Records from a data source
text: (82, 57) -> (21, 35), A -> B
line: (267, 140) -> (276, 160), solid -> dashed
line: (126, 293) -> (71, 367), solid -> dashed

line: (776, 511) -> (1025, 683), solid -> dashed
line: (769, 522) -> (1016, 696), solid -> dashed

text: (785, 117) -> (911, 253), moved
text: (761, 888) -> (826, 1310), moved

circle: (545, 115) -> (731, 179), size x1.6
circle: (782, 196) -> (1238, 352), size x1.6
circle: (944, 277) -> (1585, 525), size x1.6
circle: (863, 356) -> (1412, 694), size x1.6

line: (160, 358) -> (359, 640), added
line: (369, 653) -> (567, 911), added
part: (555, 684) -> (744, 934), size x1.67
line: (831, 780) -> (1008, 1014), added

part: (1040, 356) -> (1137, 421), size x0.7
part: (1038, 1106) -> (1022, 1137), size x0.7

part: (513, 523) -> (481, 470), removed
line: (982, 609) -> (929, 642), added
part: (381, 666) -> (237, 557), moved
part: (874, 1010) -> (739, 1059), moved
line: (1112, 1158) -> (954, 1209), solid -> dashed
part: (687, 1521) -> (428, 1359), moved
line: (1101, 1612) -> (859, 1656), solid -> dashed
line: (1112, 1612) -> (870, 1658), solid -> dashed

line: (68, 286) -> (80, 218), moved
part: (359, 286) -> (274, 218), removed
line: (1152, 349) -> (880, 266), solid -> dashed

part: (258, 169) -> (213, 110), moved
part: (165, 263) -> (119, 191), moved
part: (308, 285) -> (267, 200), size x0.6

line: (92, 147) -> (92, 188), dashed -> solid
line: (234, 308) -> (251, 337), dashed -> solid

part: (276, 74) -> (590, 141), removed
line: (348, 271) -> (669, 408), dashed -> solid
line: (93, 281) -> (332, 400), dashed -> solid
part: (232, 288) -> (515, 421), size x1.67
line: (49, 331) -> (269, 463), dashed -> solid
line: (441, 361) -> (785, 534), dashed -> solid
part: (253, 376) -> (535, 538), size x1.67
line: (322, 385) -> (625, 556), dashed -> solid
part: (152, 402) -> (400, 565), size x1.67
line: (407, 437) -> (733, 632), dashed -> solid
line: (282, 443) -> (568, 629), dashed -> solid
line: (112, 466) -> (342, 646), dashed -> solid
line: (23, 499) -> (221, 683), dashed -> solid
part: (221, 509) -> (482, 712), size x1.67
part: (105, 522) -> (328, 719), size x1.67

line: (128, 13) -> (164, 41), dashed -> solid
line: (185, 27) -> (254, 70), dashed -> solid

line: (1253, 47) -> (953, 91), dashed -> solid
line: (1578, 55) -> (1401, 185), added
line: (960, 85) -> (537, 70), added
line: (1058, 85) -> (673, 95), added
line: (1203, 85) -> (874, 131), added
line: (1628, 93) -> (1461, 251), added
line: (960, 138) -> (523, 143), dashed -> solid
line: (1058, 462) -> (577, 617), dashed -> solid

§ Task item: All of the data shown above should be printed exactly as given.

§ Written answer:
text: (82, 57) -> (21, 35), A -> B
line: (267, 140) -> (276, 160), solid -> dashed
line: (126, 293) -> (71, 367), solid -> dashed

line: (776, 511) -> (1025, 683), solid -> dashed
line: (769, 522) -> (1016, 696), solid -> dashed

text: (785, 117) -> (911, 253), moved
text: (761, 888) -> (826, 1310), moved

circle: (545, 115) -> (731, 179), size x1.6
circle: (782, 196) -> (1238, 352), size x1.6
circle: (944, 277) -> (1585, 525), size x1.6
circle: (863, 356) -> (1412, 694), size x1.6

line: (160, 358) -> (359, 640), added
line: (369, 653) -> (567, 911), added
part: (555, 684) -> (744, 934), size x1.67
line: (831, 780) -> (1008, 1014), added

part: (1040, 356) -> (1137, 421), size x0.7
part: (1038, 1106) -> (1022, 1137), size x0.7

part: (513, 523) -> (481, 470), removed
line: (982, 609) -> (929, 642), added
part: (381, 666) -> (237, 557), moved
part: (874, 1010) -> (739, 1059), moved
line: (1112, 1158) -> (954, 1209), solid -> dashed
part: (687, 1521) -> (428, 1359), moved
line: (1101, 1612) -> (859, 1656), solid -> dashed
line: (1112, 1612) -> (870, 1658), solid -> dashed

line: (68, 286) -> (80, 218), moved
part: (359, 286) -> (274, 218), removed
line: (1152, 349) -> (880, 266), solid -> dashed

part: (258, 169) -> (213, 110), moved
part: (165, 263) -> (119, 191), moved
part: (308, 285) -> (267, 200), size x0.6

line: (92, 147) -> (92, 188), dashed -> solid
line: (234, 308) -> (251, 337), dashed -> solid

part: (276, 74) -> (590, 141), removed
line: (348, 271) -> (669, 408), dashed -> solid
line: (93, 281) -> (332, 400), dashed -> solid
part: (232, 288) -> (515, 421), size x1.67
line: (49, 331) -> (269, 463), dashed -> solid
line: (441, 361) -> (785, 534), dashed -> solid
part: (253, 376) -> (535, 538), size x1.67
line: (322, 385) -> (625, 556), dashed -> solid
part: (152, 402) -> (400, 565), size x1.67
line: (407, 437) -> (733, 632), dashed -> solid
line: (282, 443) -> (568, 629), dashed -> solid
line: (112, 466) -> (342, 646), dashed -> solid
line: (23, 499) -> (221, 683), dashed -> solid
part: (221, 509) -> (482, 712), size x1.67
part: (105, 522) -> (328, 719), size x1.67

line: (128, 13) -> (164, 41), dashed -> solid
line: (185, 27) -> (254, 70), dashed -> solid

line: (1253, 47) -> (953, 91), dashed -> solid
line: (1578, 55) -> (1401, 185), added
line: (960, 85) -> (537, 70), added
line: (1058, 85) -> (673, 95), added
line: (1203, 85) -> (874, 131), added
line: (1628, 93) -> (1461, 251), added
line: (960, 138) -> (523, 143), dashed -> solid
line: (1058, 462) -> (577, 617), dashed -> solid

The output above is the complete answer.